Il fatto è che NOT ONCE., con le sue stanze introdotte da schermi in cui volano palloncini, piume, vetri scintillanti, grazie alla potenza attoriale di Baryshnikov sollecita questioni che riguardano tutti e che l’assenza del tatto amplifica. Dal testo: «Tutti quegli occhi estranei / che leggono la storia del mio corpo / che fa pensare loro di conoscermi / Non sanno niente / Si muovono o danzano / ecco ciò che fanno / Il cambiamento è essenziale / Io sono alla ricerca…» Magistrale.
TOM è “l’installazione di danza per macchina da presa” del coreografo e artista associato al Sadler’s Wells di Londra, Wilkie Branson, un film tridimensionale da vedere in teatro, alle Tese, un processo di making durato anni, tra un lavoro artigianale fatto a mano, la costruzione di modelli in 3D, l’uso del chroma-key capture e l’animazione digitale. Per raccontare il gap tra natura e civilizzazione, solitudine nella massa, un cammino tra paesaggi che si tramutano verso il ritrovamento di una naturalezza e di una gioia vissuti da se stessi bambini. Terza installazione, alla Sala delle Colonne di Cà Giustinian, con Future Self, due danzatori in carne e ossa della Company Wayne McGregor i cui corpi creano nella struttura a cubo, ideata dalla Random International, eccitanti linee luminose in movimento: una relazione tra “oggetto coreografico” e linguaggio fisico in costante, creativa evoluzione.

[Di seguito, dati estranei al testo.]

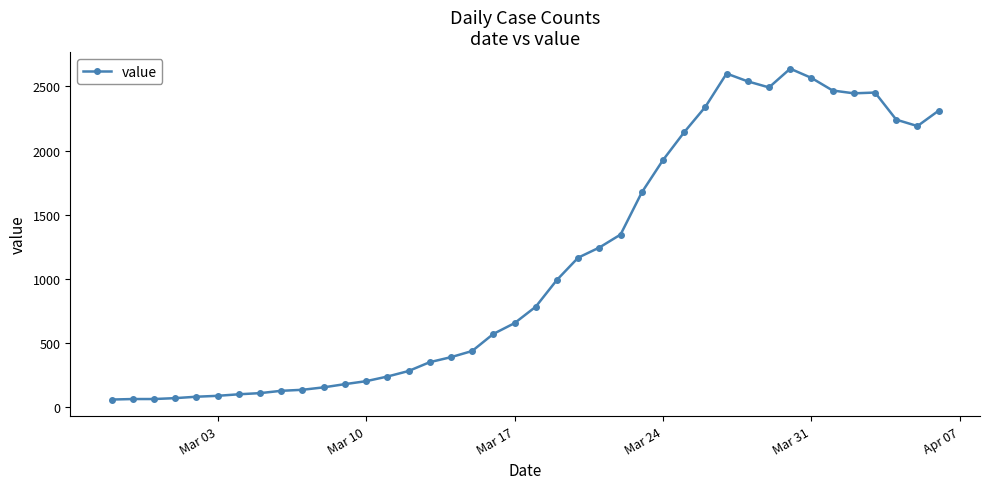

What is the value of the 22nd point from the left?

993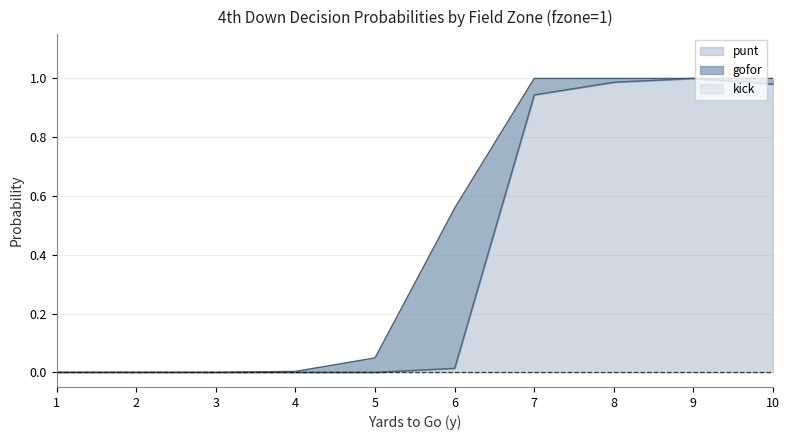

Rank the series by their average value, from lowest to highest.

kick, gofor, punt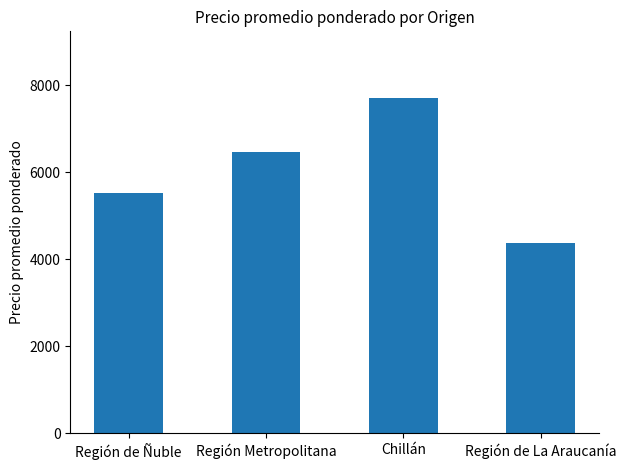

What is the value of the 2nd bar from the left?

6460.3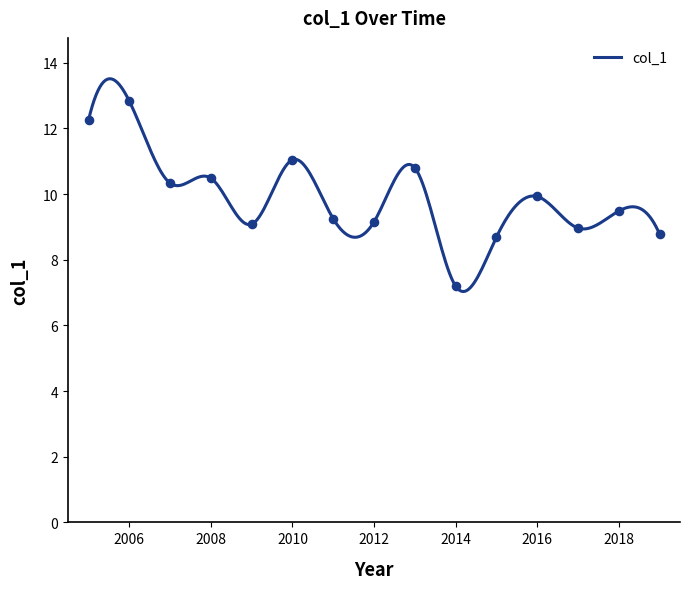

What is the minimum value for col_1?

7.0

Plauso particolare infine nel primo weekend alla Biennale College, con i suoi folgoranti giovani danzatori, che hanno trascinato il pubblico in Solo Echo di Crystal Pite e Far di McGregor, e con i suoi sei danzatori/ coreografi, autori e interpreti di assoli inediti tra le opere della Biennale Architettura.